DAISY DIAMOND(Dedicato a Robbè)
Nel 2007 escì un film danese dell’esordiente Simon Staho, con protagonista Noomi Rapace. La Rapace diventò poi celebre per la trilogia svedese di Millenium, di cui non mi frega tanto debbo dire la verità, poiché del primo capitolo ho preferito nettamente la versione americana. Questo solo per dire che la Rapace è un’attrice straordinaria e che in questo Daisy Diamond la sua performance è sbalorditiva ed il film stesso è di una potenza violentissima. Un film che ha avuto da noi una distribuzione, manco a dirlo, inesistente e questo scandaloso atteggiamento idiota verso opere complesse, indigeste e spesso semplicemente bellissime, continua a farmi incazzare come una pantera. Ma perché io, spettatrice che ama il cinema nelle sue varie sfaccettature, devo scoprire dell’esistenza di questo gioiello grazie ad un amico che ci è inciampato per caso?
Ma ora veniamo al film. Anna (Noomi Rapace) è una ragazza madre che, dalla Svezia, si trasferisce a Copenhagen per tentare la carriera di attrice. Qui inciampa in una serie di rifiuti finché, stremata dalle responsabilità verso la bambina, che vede come un ostacolo alla propria realizzazione personale, esplode e la uccide. Questo gesto innesca un processo che la condurrà progressivamente verso l’autodistruzione.
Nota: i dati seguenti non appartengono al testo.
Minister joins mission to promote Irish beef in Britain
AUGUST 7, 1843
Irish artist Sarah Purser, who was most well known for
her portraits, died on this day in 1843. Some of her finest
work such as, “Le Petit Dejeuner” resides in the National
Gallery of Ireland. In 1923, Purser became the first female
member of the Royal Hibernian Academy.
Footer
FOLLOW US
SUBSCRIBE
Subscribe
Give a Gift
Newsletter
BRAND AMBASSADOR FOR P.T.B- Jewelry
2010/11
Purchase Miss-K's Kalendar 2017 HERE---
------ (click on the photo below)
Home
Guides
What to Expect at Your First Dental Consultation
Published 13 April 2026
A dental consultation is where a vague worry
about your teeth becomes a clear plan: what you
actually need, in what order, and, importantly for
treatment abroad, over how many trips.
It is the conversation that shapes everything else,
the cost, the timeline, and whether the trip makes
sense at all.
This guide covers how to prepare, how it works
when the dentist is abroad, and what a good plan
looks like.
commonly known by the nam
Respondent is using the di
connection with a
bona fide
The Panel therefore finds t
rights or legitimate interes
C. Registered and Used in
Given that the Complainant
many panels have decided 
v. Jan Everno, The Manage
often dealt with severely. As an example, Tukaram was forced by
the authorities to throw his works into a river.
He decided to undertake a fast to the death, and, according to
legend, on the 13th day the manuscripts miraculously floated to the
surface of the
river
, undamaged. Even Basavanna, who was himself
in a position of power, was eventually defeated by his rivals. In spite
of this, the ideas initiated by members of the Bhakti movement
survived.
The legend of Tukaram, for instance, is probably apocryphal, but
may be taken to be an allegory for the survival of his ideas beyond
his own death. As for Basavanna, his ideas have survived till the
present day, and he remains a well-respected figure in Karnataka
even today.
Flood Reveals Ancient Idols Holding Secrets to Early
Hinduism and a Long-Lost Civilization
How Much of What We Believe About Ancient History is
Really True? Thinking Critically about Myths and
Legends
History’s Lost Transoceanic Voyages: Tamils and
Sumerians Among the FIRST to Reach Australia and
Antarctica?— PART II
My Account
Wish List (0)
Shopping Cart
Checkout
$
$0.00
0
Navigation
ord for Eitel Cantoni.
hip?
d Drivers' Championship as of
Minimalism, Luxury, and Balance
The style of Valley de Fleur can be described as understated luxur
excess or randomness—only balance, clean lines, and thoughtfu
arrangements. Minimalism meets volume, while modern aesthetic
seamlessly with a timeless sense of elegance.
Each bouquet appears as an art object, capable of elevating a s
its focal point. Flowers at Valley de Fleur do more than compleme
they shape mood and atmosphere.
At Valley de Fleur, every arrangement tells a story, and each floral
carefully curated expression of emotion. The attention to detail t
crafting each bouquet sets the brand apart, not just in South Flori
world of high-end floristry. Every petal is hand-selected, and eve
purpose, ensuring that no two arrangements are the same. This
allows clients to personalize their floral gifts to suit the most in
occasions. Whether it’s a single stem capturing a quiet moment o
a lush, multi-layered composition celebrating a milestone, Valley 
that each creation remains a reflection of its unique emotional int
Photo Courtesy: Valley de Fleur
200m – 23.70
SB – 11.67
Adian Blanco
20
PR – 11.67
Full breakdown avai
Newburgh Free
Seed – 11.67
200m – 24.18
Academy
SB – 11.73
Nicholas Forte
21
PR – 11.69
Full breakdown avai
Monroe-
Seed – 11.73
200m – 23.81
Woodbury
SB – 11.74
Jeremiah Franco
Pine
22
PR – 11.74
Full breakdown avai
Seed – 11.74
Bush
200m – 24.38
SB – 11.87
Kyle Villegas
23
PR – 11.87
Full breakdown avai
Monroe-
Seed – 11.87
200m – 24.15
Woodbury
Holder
La pellicola di Staho è quanto di più doloroso io abbia visto ultimamente. Un secco pugno nello stomaco, non ha alcuna pietà per lo spettatore e ciò che ci racconta rasenta l’intollerabile. Una madre che uccide la figlia è già di per sé un argomento ostico e l’intenzione del regista è esattamente quella di suscitare un malessere infinito. Non c’è soluzione, non c’è via di scampo, non c’è spazio per arenarsi e ritrovare fiato. Si è costretti a nuotare incessantemente nel dolore di Anna, insieme ad Anna. Guardando il film non si può non fare un collegamento con Persona di Bergman, il quale viene citato più volte in certe scene. E la congiunzione tra le due opere risiede nella frase che Alma dice ad Elisabeth nel capolavoro di Bergman: “Io provo una grande ammirazione per gli artisti, credo che l’arte di recitare abbia enorme importanza nella vita, specialmente per chi non sa superare da solo le sue difficoltà”.
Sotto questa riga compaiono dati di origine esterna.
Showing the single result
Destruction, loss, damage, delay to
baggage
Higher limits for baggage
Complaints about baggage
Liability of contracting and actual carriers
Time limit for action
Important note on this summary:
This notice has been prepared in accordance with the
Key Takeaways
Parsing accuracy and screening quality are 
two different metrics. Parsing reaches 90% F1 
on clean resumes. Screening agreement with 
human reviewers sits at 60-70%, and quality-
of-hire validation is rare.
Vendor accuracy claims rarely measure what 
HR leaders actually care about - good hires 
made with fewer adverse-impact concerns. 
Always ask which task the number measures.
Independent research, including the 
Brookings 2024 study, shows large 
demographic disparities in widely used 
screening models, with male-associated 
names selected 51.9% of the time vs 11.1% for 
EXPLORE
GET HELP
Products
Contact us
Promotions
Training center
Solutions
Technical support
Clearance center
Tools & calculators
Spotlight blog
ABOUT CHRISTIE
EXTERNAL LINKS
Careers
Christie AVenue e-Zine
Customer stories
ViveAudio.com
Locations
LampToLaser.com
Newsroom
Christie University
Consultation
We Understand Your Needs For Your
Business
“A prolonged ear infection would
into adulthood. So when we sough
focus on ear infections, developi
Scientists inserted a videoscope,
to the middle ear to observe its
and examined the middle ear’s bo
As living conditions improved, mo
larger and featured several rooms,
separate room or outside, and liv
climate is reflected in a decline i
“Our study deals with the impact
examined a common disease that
Ed è esattamente quello che Anna fa. Insiste nel suo obiettivo di diventare attrice esorcizzando in quel modo l’orrore che ristagna dentro di lei, come una sanguisuga che le risucchia la vita, privandola della forza necessaria per affrontare i suoi problemi. Eppure lei ama la sua bambina, ama Daisy. Lo si vede chiaramente mentre conversa con lei, sfinita, lo si vede perfino quando la odia. L’innato senso materno (una delle più grandi fandonie perpetuata nei secoli) non le appartiene e il senso di colpa per non essere quello che la mentalità sociale pretende come cosa ovvia, la annienta. Rendendola una vittima, prima di tutto, di una società distante e indifferente.
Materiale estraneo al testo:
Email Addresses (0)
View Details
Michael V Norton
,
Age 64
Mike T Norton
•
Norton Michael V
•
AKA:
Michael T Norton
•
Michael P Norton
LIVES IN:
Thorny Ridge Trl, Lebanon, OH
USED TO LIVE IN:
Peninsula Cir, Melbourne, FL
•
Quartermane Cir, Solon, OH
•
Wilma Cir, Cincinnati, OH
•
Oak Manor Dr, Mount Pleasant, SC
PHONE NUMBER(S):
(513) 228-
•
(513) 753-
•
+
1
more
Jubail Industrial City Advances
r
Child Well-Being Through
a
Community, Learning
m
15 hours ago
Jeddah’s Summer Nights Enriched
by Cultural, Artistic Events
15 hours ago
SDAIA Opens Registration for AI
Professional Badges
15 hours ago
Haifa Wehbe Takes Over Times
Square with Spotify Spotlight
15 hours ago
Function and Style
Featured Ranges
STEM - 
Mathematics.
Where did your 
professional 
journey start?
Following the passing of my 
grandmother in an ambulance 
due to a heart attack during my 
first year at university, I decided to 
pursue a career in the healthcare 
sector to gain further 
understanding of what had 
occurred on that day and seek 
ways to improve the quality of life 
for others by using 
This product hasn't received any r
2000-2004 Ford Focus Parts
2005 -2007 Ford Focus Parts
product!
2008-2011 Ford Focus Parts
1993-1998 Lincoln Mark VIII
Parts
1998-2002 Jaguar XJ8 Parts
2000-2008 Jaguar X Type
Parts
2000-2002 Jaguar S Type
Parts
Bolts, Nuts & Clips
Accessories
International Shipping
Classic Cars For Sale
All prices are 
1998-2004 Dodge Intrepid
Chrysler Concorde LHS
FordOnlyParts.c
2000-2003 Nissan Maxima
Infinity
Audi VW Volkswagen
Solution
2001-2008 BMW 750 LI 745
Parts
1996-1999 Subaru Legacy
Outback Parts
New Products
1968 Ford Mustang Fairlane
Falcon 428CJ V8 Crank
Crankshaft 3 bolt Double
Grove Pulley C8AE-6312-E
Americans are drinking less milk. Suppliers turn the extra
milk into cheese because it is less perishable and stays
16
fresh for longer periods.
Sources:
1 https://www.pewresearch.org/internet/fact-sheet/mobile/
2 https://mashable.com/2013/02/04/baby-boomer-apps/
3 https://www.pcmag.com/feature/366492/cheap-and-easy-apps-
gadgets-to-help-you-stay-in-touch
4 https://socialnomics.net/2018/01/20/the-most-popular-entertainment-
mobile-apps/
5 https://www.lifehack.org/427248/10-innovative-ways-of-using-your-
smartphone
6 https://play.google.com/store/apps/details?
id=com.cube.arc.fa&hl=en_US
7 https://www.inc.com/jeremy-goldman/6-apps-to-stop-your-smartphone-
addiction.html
Lo stile del regista danese è asettico, freddo, fatto di piani sequenza che terminano sui volti, soprattutto su quello della Rapace, disturbandoci dal principio utilizzando il pianto di Daisy come tortura per catapultarci violentemente nella disperazione di Anna. Noi capiamo Anna, perfino nel momento del gesto più aberrante dell’annegamento di Daisy. Questo senso di comprensione naturale ci destabilizza, ci dimostra quanto siamo ipocriti, abituati a concepire solo il bianco o il nero, il bene o il male, la verità o la menzogna. Ignoriamo inconsapevolmente il conflitto insito in noi, il doppio, la maschera indossata che talvolta precipita e con lei, noi. Come raccontava Bergman in Persona, lo stesso ci racconta Staho. L’analisi del panorama umano è agghiacciante, lo è addirittura nella scena in cui la vicina di casa le bussa alla porta vendendole a poco prezzo la sua carrozzina, ignara del fatto che Anna la sua bambina non l’aveva più. Il paradosso della generosità umana che si manifesta proprio quando non è più necessaria. Anzi, sembra quasi volerci ricordare quanto siamo sbagliati e vigliacchi. E fuori tempo massimo. Sempre.Recuperate Daisy Diamond (Prodotto dalla Zentropa di Von Treier), se ancora non avete avuto modo di vederlo. Rapace immensa, premiata se non altro al Bodil Awards e al Robert Festival di Copenhagen, dimostra di essere un’attrice in grado di comunicare brutalmente. La sua espressività emotiva, nonché corporea (la ragazza è coraggiosa), danno alla luce un’interpretazione da Oscar. Provare per credere. Ma sappiate che sarà doloroso.